▶ _EXERCISE_
Exactly the lines from the one holding "right shoulder: (793, 633)" to the end of the listing, both ends included, make up the expected answer.

:: INFORMATION SHOWN

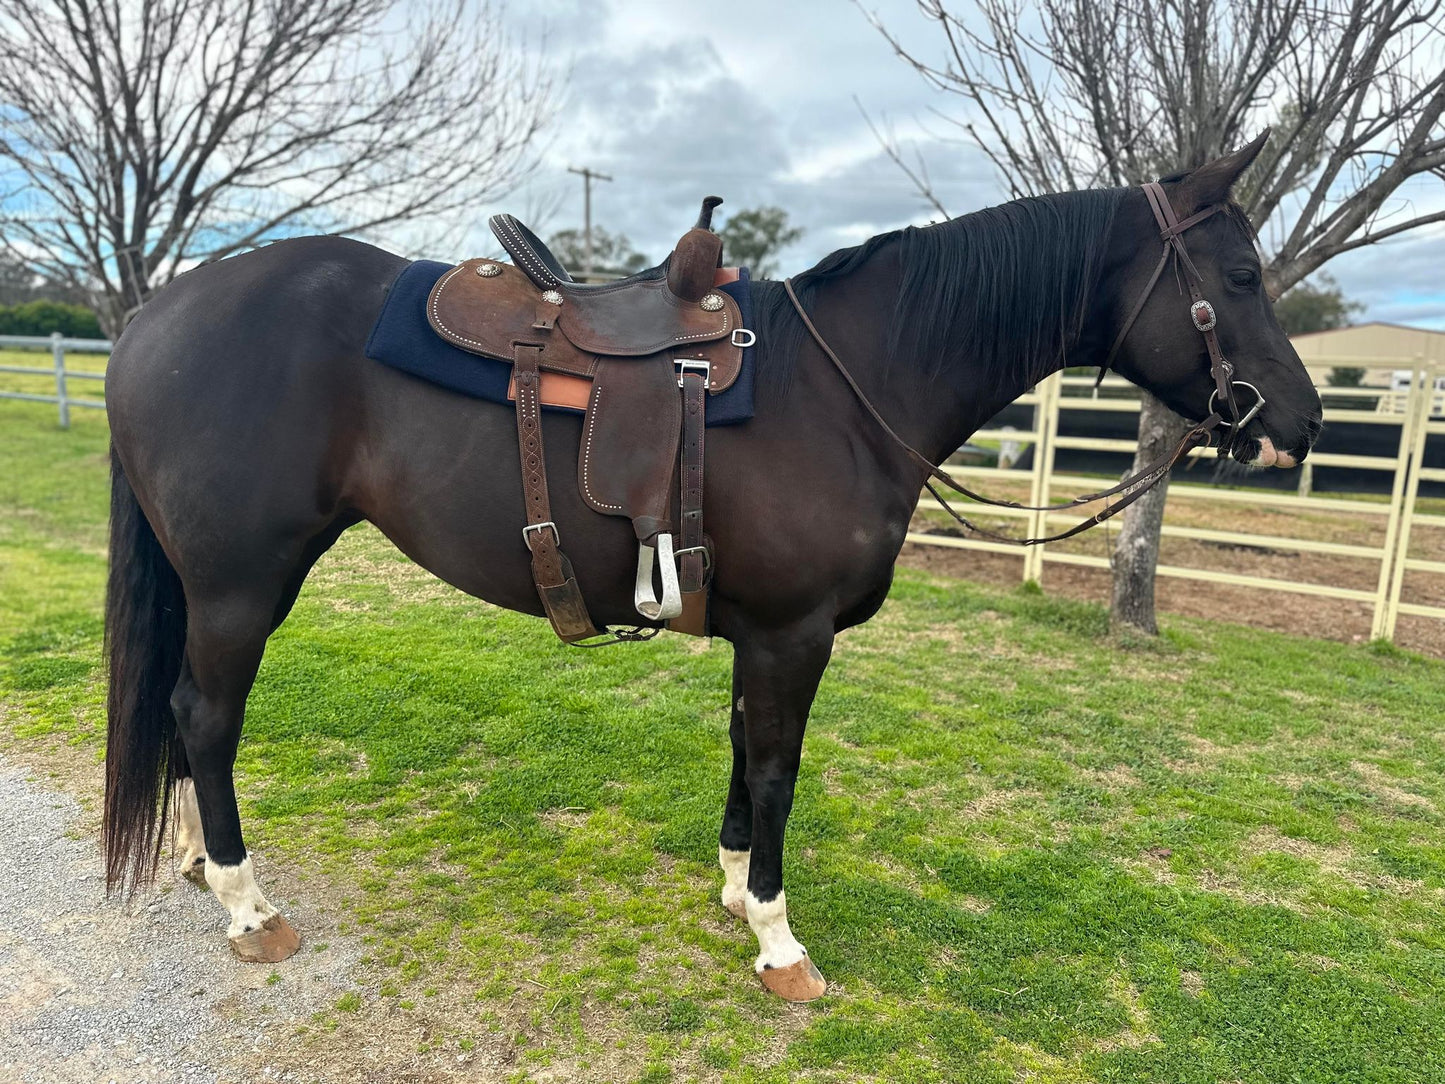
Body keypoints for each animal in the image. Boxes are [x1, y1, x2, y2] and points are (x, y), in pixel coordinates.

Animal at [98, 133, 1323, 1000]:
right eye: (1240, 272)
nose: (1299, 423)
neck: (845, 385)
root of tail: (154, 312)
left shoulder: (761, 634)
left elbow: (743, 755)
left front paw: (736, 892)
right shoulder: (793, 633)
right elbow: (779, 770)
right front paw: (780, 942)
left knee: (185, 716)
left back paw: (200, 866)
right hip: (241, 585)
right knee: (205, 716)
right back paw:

::::

▶ _RESULT FOR THIS EXERCISE_
right shoulder: (793, 633)
right elbow: (779, 770)
right front paw: (780, 942)
left knee: (185, 716)
left back paw: (200, 866)
right hip: (241, 585)
right knee: (205, 716)
right back paw:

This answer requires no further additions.